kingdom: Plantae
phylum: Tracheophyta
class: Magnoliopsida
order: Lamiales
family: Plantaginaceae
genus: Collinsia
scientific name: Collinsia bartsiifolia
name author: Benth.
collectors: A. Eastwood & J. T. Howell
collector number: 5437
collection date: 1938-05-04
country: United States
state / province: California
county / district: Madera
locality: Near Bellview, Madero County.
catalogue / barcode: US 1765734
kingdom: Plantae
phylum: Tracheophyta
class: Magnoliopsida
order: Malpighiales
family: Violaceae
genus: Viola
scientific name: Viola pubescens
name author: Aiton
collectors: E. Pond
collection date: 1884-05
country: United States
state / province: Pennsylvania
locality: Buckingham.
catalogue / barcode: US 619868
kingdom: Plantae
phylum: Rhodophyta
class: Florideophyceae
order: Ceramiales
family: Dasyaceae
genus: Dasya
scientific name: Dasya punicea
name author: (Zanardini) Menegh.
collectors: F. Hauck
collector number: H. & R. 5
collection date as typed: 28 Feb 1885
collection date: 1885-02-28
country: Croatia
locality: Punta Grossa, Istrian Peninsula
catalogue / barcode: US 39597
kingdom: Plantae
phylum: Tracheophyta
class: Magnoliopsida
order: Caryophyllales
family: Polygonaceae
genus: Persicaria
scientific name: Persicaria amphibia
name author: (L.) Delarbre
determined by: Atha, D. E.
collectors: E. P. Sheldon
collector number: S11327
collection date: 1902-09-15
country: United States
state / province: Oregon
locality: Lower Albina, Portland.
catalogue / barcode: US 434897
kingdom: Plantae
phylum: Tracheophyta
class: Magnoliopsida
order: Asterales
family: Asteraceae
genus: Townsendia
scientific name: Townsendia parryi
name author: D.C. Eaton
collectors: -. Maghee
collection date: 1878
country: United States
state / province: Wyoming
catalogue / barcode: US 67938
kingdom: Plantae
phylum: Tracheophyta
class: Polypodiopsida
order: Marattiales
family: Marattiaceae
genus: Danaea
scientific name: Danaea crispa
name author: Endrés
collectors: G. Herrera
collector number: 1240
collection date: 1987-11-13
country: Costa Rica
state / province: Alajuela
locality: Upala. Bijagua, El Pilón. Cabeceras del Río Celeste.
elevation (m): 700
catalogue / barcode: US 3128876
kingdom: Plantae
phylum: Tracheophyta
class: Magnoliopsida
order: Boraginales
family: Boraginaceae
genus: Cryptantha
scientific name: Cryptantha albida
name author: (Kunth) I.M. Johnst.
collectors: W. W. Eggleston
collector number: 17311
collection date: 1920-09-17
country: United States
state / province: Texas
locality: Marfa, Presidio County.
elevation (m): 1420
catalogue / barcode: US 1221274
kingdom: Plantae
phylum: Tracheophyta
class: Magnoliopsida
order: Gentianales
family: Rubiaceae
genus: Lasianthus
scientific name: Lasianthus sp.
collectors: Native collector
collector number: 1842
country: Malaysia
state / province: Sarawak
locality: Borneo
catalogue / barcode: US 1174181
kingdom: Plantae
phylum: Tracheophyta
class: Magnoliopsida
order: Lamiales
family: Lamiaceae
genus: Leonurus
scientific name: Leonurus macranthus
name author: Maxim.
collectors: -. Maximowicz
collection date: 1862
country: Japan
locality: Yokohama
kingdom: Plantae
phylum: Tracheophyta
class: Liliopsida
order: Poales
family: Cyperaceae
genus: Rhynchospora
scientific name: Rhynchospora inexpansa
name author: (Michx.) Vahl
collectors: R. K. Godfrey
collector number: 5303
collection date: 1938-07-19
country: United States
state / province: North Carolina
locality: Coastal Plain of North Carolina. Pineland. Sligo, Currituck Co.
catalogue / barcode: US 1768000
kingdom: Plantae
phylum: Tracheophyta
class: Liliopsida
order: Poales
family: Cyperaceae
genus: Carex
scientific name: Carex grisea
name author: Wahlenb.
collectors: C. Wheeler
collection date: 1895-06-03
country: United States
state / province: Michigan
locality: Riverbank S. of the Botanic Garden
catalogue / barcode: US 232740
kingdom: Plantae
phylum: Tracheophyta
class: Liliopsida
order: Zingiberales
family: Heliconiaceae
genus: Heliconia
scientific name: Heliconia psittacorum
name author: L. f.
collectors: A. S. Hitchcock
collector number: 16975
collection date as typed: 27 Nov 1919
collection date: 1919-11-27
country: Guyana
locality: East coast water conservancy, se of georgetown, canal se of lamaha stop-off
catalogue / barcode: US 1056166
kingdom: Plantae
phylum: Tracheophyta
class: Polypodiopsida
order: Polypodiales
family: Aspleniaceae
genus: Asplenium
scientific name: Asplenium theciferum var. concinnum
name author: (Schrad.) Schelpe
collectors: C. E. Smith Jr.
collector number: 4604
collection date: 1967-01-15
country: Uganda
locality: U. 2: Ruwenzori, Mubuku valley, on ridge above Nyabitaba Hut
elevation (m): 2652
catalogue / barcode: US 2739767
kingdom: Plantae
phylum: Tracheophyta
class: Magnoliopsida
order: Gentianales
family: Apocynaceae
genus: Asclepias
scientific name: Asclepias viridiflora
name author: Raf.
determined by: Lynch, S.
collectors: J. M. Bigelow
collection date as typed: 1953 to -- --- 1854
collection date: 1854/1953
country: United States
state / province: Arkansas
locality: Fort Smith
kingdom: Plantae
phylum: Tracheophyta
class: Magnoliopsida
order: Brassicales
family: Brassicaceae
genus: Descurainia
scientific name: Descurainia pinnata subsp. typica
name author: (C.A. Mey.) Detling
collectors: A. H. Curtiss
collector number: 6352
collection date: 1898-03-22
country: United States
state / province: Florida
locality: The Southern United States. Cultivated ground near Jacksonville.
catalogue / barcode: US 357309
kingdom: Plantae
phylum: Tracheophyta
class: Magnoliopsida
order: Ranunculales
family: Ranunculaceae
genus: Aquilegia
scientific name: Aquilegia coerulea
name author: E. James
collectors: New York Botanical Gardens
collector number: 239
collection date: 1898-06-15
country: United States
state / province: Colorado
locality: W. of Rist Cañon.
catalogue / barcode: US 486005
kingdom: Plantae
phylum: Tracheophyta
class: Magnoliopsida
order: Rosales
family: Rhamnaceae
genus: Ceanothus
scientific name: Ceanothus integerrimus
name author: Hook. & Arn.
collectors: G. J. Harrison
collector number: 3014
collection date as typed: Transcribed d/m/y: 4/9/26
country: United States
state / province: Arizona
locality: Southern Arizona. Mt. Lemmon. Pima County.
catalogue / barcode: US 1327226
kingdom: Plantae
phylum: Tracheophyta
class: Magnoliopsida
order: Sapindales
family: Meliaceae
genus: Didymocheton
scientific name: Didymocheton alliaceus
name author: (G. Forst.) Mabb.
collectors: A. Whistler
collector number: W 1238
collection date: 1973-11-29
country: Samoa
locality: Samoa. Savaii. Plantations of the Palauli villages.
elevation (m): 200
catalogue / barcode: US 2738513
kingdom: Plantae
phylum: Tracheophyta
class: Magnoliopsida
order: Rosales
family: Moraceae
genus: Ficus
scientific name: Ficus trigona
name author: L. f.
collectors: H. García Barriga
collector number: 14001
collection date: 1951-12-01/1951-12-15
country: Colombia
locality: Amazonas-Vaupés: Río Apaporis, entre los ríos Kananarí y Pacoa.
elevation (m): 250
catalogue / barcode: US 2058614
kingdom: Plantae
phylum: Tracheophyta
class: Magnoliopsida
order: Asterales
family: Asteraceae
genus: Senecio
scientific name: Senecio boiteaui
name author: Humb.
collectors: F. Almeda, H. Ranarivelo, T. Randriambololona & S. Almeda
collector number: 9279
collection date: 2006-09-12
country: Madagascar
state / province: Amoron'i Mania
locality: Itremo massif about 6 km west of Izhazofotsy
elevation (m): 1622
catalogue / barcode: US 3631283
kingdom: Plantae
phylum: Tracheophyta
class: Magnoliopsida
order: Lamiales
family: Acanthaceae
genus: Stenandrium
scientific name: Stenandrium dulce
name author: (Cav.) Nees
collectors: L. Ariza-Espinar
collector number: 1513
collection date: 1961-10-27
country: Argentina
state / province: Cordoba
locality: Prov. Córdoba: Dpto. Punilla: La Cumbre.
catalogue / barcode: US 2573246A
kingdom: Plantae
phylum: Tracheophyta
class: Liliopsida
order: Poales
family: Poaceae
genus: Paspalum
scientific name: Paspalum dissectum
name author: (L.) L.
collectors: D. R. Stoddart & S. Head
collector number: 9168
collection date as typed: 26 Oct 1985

» **Task objective**
Rewrite the stretch of the data from its start through the line containing "country: Croatia", replacing "collectors" with "gatherers" wherever it occurs and leaving everything else unchanged.

» **Result below**
kingdom: Plantae
phylum: Tracheophyta
class: Magnoliopsida
order: Lamiales
family: Plantaginaceae
genus: Collinsia
scientific name: Collinsia bartsiifolia
name author: Benth.
gatherers: A. Eastwood & J. T. Howell
collector number: 5437
collection date: 1938-05-04
country: United States
state / province: California
county / district: Madera
locality: Near Bellview, Madero County.
catalogue / barcode: US 1765734
kingdom: Plantae
phylum: Tracheophyta
class: Magnoliopsida
order: Malpighiales
family: Violaceae
genus: Viola
scientific name: Viola pubescens
name author: Aiton
gatherers: E. Pond
collection date: 1884-05
country: United States
state / province: Pennsylvania
locality: Buckingham.
catalogue / barcode: US 619868
kingdom: Plantae
phylum: Rhodophyta
class: Florideophyceae
order: Ceramiales
family: Dasyaceae
genus: Dasya
scientific name: Dasya punicea
name author: (Zanardini) Menegh.
gatherers: F. Hauck
collector number: H. & R. 5
collection date as typed: 28 Feb 1885
collection date: 1885-02-28
country: Croatia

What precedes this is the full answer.